Wal Fetch Performance: Tuning WAL Recovery Speed

Recovery time objective (RTO) is a critical metric for production databases. Slow wal fetch performance is often the bottleneck in PostgreSQL recovery scenarios, especially when replaying hundreds of thousands of WAL segments from S3 or other cloud storage. Proper tuning can reduce recovery time from hours to minutes.

Baseline measurement: before tuning, measure your current wal-fetch throughput by logging the time between consecutive WAL file fetches during recovery. PostgreSQL logs the restore_command timing which gives you a baseline throughput figure.

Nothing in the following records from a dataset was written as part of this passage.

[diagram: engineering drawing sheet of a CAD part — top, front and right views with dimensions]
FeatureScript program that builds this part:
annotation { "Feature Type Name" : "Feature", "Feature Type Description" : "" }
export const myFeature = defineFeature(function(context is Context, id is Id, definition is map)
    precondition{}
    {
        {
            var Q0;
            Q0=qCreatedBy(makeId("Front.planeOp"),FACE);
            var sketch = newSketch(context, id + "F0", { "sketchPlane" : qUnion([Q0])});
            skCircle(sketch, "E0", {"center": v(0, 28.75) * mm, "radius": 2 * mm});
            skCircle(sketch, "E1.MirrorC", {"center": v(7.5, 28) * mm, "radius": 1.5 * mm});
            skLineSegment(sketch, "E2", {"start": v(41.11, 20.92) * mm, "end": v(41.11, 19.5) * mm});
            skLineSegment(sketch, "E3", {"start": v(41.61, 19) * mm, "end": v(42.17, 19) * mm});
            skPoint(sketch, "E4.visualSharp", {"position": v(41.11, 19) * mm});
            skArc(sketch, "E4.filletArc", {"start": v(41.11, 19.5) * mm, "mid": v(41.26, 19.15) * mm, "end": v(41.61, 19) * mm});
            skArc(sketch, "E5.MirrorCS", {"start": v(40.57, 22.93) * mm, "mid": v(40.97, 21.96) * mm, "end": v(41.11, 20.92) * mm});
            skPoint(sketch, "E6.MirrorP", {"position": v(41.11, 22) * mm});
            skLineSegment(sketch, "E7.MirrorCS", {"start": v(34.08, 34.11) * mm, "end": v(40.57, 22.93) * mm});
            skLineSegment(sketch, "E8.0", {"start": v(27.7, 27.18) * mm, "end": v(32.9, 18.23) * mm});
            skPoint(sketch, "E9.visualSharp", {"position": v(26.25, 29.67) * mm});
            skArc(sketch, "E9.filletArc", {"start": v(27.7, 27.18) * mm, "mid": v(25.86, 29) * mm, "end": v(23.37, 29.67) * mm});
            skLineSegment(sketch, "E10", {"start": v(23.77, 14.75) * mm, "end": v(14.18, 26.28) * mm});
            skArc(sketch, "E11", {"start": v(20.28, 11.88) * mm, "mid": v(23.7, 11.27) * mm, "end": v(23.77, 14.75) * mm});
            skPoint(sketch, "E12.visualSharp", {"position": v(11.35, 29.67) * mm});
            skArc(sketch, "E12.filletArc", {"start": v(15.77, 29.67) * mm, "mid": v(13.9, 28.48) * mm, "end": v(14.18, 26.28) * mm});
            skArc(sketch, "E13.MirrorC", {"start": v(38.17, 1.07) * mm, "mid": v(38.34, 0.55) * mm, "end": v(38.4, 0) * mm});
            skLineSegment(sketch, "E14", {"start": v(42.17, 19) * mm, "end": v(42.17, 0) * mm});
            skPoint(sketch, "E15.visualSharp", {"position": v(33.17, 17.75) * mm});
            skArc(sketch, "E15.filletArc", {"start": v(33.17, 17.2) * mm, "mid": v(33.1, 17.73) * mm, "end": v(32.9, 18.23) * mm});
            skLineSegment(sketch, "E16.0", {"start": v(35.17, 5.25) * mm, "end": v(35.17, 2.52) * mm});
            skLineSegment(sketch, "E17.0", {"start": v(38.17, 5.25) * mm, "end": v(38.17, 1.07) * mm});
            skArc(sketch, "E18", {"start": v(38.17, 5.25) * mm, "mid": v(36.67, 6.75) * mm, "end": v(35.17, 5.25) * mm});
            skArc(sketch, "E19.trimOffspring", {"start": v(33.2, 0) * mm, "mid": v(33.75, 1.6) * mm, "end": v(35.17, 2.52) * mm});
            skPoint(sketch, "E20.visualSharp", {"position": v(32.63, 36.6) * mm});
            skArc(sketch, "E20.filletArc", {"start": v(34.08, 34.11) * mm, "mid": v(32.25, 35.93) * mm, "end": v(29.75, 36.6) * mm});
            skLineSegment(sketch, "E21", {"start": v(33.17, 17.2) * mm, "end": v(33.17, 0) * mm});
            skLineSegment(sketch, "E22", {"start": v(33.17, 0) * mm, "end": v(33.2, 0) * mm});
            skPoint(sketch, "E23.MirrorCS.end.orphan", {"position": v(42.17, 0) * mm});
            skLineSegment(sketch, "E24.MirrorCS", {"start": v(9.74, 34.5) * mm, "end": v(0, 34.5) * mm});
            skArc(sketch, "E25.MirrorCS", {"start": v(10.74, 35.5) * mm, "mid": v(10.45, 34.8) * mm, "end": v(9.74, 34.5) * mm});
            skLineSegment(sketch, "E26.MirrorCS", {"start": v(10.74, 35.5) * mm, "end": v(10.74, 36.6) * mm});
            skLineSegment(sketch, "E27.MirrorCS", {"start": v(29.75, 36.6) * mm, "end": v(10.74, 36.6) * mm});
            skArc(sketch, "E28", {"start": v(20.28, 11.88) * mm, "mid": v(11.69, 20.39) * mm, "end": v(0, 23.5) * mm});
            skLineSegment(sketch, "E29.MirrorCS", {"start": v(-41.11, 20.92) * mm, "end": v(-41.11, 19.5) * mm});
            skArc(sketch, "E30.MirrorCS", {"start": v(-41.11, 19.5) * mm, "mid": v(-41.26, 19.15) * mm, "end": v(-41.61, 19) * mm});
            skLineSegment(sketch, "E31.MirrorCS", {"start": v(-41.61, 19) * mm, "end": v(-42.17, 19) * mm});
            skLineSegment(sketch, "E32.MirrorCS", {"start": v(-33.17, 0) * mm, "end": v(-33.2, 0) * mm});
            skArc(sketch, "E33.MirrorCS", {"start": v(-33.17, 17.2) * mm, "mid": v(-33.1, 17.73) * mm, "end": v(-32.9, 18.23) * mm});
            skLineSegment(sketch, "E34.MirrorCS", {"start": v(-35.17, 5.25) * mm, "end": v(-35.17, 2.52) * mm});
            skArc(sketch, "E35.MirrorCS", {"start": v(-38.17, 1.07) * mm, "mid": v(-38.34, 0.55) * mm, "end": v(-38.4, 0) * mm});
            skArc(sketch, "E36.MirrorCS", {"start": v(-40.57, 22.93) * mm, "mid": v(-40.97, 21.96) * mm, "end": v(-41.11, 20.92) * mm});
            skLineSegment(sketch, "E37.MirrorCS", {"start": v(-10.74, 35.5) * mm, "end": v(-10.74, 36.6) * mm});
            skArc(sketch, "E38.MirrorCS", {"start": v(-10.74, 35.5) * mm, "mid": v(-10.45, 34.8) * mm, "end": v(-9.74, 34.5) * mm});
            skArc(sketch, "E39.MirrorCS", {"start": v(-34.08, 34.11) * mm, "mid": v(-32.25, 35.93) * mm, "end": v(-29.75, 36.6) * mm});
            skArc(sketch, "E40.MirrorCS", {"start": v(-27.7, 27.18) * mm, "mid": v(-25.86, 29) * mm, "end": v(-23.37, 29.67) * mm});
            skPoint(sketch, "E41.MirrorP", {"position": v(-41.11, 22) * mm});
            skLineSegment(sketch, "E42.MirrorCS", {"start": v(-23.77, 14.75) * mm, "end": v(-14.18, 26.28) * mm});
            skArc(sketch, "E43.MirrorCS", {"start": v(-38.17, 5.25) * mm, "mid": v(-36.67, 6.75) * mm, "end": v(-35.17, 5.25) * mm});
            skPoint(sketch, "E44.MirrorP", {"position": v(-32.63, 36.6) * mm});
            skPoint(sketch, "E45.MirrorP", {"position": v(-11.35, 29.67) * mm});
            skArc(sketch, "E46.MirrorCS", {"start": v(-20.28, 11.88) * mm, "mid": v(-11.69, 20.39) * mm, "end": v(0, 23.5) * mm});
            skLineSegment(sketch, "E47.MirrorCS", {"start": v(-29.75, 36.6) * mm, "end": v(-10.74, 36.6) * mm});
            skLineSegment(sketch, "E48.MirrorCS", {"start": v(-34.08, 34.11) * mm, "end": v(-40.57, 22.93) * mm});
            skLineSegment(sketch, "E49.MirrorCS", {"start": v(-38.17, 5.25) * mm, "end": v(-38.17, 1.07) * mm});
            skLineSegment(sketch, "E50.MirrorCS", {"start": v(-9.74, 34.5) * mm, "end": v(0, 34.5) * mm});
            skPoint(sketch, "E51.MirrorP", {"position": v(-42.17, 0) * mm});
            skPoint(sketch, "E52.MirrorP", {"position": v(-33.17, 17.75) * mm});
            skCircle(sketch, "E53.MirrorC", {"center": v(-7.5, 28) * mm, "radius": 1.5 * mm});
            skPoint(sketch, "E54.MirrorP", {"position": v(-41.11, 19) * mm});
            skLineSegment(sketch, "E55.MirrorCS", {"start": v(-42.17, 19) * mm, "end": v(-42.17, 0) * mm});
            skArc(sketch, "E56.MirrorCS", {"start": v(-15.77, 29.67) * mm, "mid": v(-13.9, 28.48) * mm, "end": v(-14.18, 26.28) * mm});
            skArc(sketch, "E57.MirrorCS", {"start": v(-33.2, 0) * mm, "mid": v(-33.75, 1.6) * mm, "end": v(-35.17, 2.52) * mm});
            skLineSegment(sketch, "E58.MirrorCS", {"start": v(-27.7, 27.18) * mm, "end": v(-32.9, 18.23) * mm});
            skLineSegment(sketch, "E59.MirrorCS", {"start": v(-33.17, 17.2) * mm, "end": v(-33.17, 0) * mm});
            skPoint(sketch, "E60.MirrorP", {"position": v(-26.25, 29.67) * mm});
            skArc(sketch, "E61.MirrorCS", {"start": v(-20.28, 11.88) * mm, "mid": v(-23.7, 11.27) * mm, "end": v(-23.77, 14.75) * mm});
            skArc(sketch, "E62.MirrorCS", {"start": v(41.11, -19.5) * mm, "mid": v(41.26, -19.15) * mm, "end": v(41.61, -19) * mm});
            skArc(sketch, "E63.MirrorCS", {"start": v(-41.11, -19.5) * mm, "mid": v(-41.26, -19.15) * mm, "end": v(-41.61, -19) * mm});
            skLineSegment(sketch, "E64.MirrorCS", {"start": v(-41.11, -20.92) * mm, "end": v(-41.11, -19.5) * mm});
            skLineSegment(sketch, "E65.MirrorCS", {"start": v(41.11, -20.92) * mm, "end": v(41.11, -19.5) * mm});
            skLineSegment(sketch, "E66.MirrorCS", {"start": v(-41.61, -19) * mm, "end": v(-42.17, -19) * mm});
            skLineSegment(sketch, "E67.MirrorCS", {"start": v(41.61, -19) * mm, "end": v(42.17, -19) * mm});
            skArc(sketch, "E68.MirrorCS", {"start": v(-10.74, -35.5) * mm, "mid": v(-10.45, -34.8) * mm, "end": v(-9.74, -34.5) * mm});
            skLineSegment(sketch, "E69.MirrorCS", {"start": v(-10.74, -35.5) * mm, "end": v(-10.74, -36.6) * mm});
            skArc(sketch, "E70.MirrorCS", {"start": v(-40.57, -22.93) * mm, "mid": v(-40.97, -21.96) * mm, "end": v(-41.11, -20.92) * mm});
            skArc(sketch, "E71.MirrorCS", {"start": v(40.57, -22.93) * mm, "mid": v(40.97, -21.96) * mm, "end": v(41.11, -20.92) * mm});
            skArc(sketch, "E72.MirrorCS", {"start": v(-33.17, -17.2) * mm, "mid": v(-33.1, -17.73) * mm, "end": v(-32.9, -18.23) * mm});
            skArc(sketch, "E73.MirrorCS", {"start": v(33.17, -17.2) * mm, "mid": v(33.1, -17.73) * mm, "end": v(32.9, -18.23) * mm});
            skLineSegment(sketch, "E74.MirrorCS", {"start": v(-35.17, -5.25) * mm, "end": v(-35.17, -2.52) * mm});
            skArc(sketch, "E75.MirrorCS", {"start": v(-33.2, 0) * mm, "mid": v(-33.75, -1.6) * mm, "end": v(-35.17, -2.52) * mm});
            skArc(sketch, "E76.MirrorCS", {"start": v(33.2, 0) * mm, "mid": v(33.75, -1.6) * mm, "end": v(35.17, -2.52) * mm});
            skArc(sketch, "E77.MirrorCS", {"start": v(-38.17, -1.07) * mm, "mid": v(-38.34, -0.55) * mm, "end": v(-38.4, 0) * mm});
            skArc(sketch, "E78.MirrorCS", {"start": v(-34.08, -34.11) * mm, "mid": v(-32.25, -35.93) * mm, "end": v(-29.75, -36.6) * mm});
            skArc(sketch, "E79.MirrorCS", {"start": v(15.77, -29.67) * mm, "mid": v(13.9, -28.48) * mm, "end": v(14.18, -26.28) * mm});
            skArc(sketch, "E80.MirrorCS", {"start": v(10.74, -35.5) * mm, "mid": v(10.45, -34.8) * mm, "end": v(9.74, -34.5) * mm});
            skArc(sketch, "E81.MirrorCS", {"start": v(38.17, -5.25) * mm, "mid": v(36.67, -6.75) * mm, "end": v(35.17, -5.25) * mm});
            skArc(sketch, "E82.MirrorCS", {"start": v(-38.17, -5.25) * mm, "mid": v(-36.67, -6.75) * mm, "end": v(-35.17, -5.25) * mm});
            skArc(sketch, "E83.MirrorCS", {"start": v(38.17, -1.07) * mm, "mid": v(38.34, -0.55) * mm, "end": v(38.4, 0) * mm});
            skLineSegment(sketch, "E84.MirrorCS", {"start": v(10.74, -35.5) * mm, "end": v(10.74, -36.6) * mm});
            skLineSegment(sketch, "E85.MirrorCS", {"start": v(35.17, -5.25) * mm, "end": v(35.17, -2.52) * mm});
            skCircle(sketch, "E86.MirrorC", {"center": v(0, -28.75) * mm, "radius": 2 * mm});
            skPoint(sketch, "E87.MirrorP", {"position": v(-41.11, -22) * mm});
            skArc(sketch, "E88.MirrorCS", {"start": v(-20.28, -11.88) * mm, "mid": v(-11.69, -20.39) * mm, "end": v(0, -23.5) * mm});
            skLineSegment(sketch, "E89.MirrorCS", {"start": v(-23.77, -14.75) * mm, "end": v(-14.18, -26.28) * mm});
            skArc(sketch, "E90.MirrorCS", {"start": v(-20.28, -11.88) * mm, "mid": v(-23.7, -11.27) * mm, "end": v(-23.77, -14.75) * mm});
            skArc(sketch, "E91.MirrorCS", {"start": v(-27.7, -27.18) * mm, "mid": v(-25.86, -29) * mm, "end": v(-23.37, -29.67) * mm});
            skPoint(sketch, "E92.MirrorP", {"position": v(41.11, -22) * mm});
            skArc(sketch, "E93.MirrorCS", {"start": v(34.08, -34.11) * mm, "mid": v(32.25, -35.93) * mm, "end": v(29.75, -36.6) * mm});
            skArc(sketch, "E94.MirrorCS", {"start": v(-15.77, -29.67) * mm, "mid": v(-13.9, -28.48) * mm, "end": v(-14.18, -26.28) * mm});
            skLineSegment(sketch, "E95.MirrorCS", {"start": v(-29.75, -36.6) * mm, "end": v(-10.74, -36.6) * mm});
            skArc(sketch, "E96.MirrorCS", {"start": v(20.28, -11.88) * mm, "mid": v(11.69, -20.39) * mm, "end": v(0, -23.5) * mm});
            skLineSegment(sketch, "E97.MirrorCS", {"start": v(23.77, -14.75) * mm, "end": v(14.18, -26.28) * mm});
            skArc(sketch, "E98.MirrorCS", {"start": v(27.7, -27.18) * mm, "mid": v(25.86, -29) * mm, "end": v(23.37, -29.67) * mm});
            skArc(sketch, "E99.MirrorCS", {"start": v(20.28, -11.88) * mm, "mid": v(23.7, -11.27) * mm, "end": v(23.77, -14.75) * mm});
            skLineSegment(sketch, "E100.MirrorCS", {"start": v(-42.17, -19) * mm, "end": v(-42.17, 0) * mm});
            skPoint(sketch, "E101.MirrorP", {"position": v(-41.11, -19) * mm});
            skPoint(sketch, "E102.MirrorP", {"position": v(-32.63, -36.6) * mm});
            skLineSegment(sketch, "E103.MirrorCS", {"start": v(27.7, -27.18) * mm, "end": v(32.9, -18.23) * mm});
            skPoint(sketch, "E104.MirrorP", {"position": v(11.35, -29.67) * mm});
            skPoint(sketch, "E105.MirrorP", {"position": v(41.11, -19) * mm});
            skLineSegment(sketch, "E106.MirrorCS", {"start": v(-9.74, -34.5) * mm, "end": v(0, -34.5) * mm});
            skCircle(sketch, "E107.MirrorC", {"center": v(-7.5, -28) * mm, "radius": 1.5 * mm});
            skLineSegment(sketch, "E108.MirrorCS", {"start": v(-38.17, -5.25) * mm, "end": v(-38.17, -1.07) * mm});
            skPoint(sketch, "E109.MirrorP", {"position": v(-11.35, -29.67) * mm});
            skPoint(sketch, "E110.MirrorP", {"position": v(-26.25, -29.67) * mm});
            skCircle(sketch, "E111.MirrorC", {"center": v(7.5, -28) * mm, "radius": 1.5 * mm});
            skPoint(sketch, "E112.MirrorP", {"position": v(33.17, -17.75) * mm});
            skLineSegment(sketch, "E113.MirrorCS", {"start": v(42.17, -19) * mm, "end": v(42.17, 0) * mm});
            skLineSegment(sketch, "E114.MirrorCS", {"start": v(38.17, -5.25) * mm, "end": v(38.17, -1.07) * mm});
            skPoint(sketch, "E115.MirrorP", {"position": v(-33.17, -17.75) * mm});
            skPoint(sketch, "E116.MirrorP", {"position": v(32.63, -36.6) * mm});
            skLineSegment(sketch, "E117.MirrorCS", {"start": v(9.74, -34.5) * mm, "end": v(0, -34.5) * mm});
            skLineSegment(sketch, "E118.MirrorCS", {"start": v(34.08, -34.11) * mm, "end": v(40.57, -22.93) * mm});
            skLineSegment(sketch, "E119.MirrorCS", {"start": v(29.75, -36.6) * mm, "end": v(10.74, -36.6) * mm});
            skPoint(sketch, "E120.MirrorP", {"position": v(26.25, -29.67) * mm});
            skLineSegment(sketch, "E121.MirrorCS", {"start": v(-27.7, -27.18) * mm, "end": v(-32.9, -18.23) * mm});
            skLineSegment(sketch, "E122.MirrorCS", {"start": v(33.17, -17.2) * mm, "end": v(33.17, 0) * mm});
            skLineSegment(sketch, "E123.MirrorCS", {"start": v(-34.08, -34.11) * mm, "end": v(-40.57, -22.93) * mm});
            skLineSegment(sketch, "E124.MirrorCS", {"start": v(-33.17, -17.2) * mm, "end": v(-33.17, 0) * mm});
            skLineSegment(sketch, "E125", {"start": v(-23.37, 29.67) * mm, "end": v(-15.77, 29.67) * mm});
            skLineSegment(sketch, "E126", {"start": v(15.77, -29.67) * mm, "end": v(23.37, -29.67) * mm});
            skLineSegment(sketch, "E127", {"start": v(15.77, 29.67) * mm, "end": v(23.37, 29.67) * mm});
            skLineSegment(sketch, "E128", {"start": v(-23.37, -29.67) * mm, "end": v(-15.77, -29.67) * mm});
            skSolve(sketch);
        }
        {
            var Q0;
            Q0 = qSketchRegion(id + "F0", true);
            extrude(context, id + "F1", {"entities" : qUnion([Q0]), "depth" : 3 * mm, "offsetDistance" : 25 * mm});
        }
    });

WALG_DOWNLOAD_CONCURRENCY is the single most impactful setting for wal-fetch performance. Increasing this from the default to 4, 8, or even 16 allows multiple WAL segments to be downloaded simultaneously, dramatically increasing throughput on high-bandwidth connections.

WAL prefetching eliminates download latency for sequential WAL replay by fetching the next N WAL segments while the current one is being applied. Check that /.wal-g/prefetch/ is populated during recovery—if it's empty, prefetching may not be working.

Storage class matters: if your WAL archives are stored in S3 Glacier or similar infrequent-access storage, retrieval latency will be high. Keep recent WAL archives in S3 Standard and only migrate older archives to cheaper storage tiers.

Network optimization: run WAL-G and PostgreSQL in the same AWS region as your S3 bucket to eliminate cross-region data transfer latency. Enabling S3 Transfer Acceleration can further improve throughput for geographically distributed setups.

“A 4x increase in WALG_DOWNLOAD_CONCURRENCY can reduce a 4-hour wal fetch recovery to under 60 minutes on a well-provisioned S3 connection.”

Step-by-Step: Measure Baseline

Follow these steps to implement wal fetch in your PostgreSQL environment effectively.

Step 1

Measure Baseline

Enable verbose WAL-G logging with WALG_LOG_LEVEL=DEVEL and measure current wal-fetch throughput before applying any tuning.

Step 2

Increase Concurrency

Set WALG_DOWNLOAD_CONCURRENCY=8 and re-run recovery. Monitor if S3 throughput increases proportionally or if you hit S3 rate limits.

Step 3

Verify Prefetch

During recovery, check ls /.wal-g/prefetch/ to confirm files are being prefetched ahead of the current WAL position.

Step 4

Profile and Iterate

Compare recovery start-to-finish times across different concurrency settings to find the optimal value for your database size and network.